Activist Rodney Croome, who was instrumental in the fight to decriminalise homosexuality in the state, has previously described widespread anti-gay rallies, and public calls for violence towards LGBTIQ people by politicians.
The state’s decriminalisation of homosexuality was hard fought, and followed years of legal battles, involving decisions from the United Nations Human Rights Committee and the High Court.
But even if Tuesday’s reforms fail to pass the upper house and become enacted, Tasmania’s reputation as a homophobic backwater has been eroded over recent decades, after a series of pioneering laws on LGBTIQ issues:
- 2003 — Tasmania becomes the first in Australia to abolish the “gay panic” defence, which allowed a murder charge to be downgraded to manslaughter if the accused could prove that the victim made an unwanted homosexual advance against them.

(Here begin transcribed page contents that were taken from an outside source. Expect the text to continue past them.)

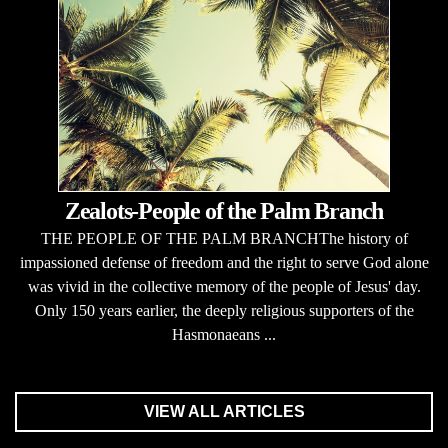
Zealots-People of the Palm Branch
THE PEOPLE OF THE PALM BRANCHThe history of
impassioned defense of freedom and the right to serve God alone
was vivid in the collective memory of the people of Jesus' day.
Only 150 years earlier, the deeply religious supporters of the
Hasmonaeans ...
VIEW ALL ARTICLES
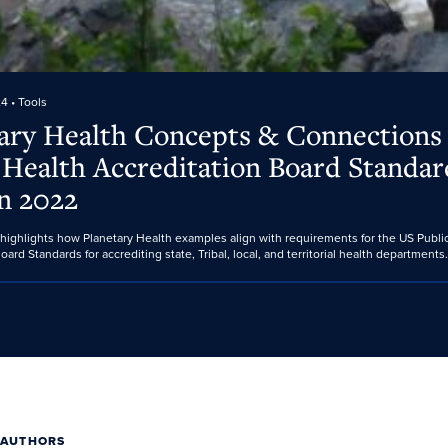
24
• Tools
ary Health Concepts & Connections
 Health Accreditation Board Standar
n 2022
 highlights how Planetary Health examples align with requirements for the US Publi
oard Standards for accrediting state, Tribal, local, and territorial health departments.
 AUTHORS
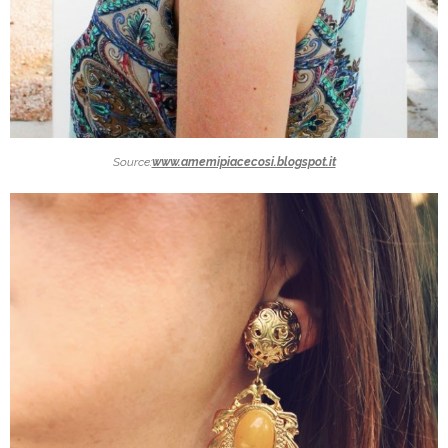
Source:
www.amemipiacecosi.blogspot.it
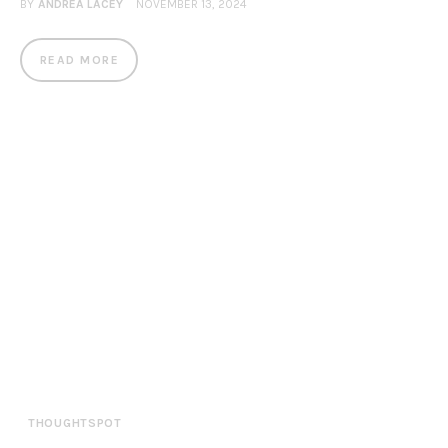
BY
ANDREA LACEY
NOVEMBER 13, 2024
READ MORE
THOUGHTSPOT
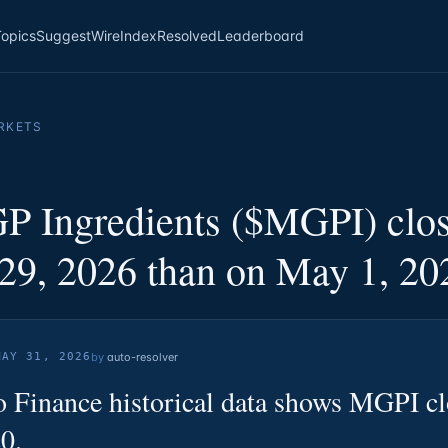
Topics
Suggest
Wire
Index
Resolved
Leaderboard
RKETS
P Ingredients ($MGPI) clos
29, 2026 than on May 1, 20
MAY 31, 2026
by
auto-resolver
 Finance historical data shows MGPI c
0.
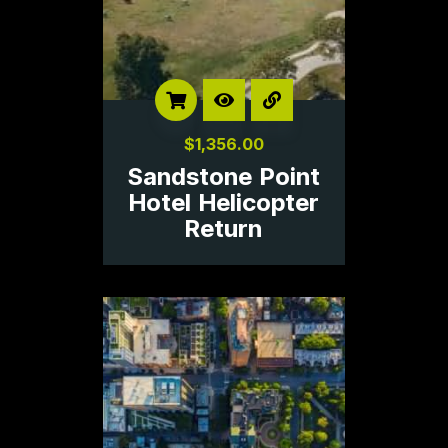
$
1,356.00
Sandstone Point
Hotel Helicopter
Return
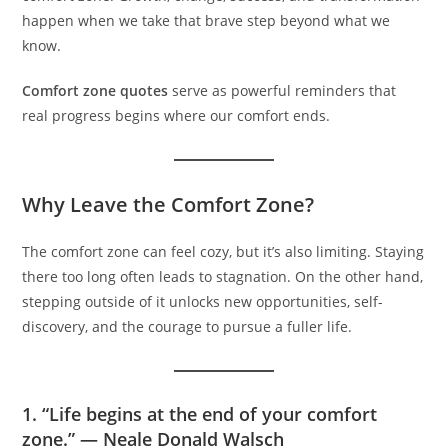
happen when we take that brave step beyond what we
know.
Comfort zone quotes
serve as powerful reminders that
real progress begins where our comfort ends.
Why Leave the Comfort Zone?
The comfort zone can feel cozy, but it’s also limiting. Staying
there too long often leads to stagnation. On the other hand,
stepping outside of it unlocks new opportunities, self-
discovery, and the courage to pursue a fuller life.
1. “Life begins at the end of your comfort
zone.” — Neale Donald Walsch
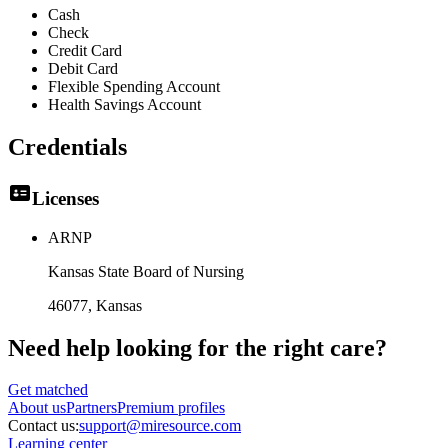
Cash
Check
Credit Card
Debit Card
Flexible Spending Account
Health Savings Account
Credentials
Licenses
ARNP
Kansas State Board of Nursing
46077
, Kansas
Need help looking
for the right care?
Get matched
About
us
Partners
Premium profiles
Contact us:
support@miresource.com
Learning center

- 2010 — Tasmania becomes the first state to recognise same-sex marriages registered overseas.
- 2012 — Tasmania’s lower house becomes the first chamber of any Australian parliament to pass a bill legalising same-sex marriage.
Last year, 64% of Tasmanians voted in favour of marriage equality in the postal survey — a higher percentage than those registered in NSW, Queensland and South Australia.
Despite this progress, many queer Tasmanians report ongoing structural discrimination, particularly regarding access to appropriate and inclusive health services. Nevertheless, the latest reforms are evidence of just how far the state has come, and, as Delaney told the ABC, more evidence that the state is shrugging off its discriminatory past.